Interestingly, children can play a part in parent’s home buying decisions without actually being asked to make a choice, said Adam Lietman Bailey, a New York real estate attorney and author of children's book “Home”. He said parents can help with this by asking their kids questions about what they’d like, such as where their toys should be stored in the home and what kind of backyard they’d like to play in. Even so, “most parents already know [their kids’] desires and needs,” and “moving decisions are likely at a level above the child’s thinking capacity when choosing a home,” Bailey says.
Santa Clarita, California-based estate professional Tracey Hampson related how one client’s home search was prolonged due to his insistence on asking for his kids’ approval on any home he viewed. The buyer was almost ready to submit an offer on one home with a pool, but then his children started crying. The kids didn’t want a pool, it turned out.
“They ended up not submitting an offer,” Hampson told the Tribune. “So speaking with your children before you make a real estate decision is wise, but I wouldn’t base the purchasing decision solely on their opinions.”

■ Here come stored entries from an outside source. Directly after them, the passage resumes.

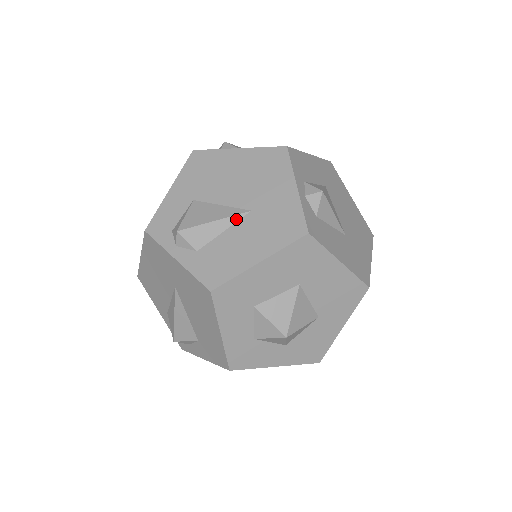
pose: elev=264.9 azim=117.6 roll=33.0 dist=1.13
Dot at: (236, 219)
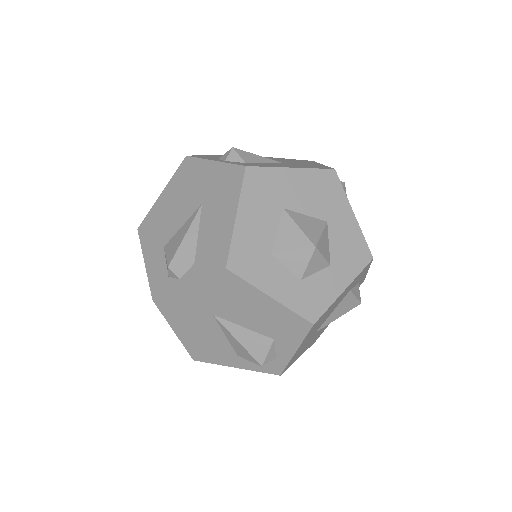
Dot at: (198, 219)
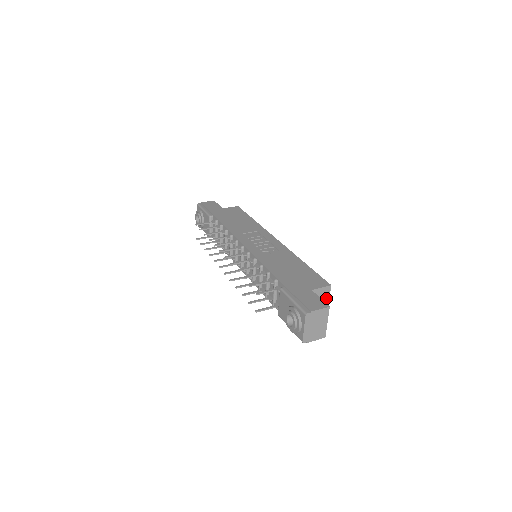
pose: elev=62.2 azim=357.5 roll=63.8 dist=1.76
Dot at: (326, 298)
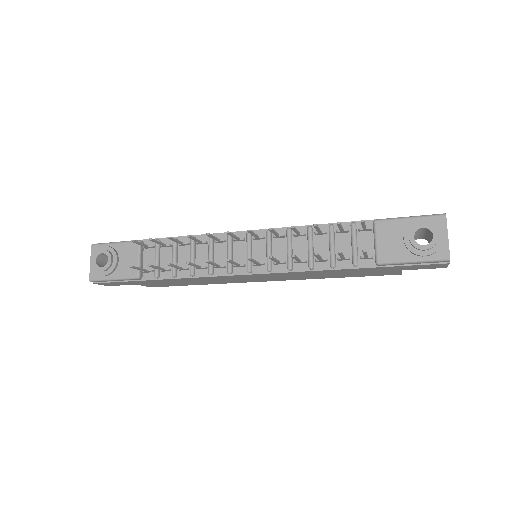
Dot at: occluded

Kids often make very emotional choices, being swayed by home design TV shows or getting stuck on certain values, and will only consider the immediate benefits to them personally, said Aaron Norris of the Norris Group in Riverside, California.
“Their opinions can change tomorrow,” said Julie Gurner, a real estate analyst with FitSmallBusiness.com. “As harsh as it may be to say, this decision should likely not be made contingent on a child’s opinions but rather made with great consideration into what home can meet their needs best. You can give them an opportunity to customize it a bit and make it their own.”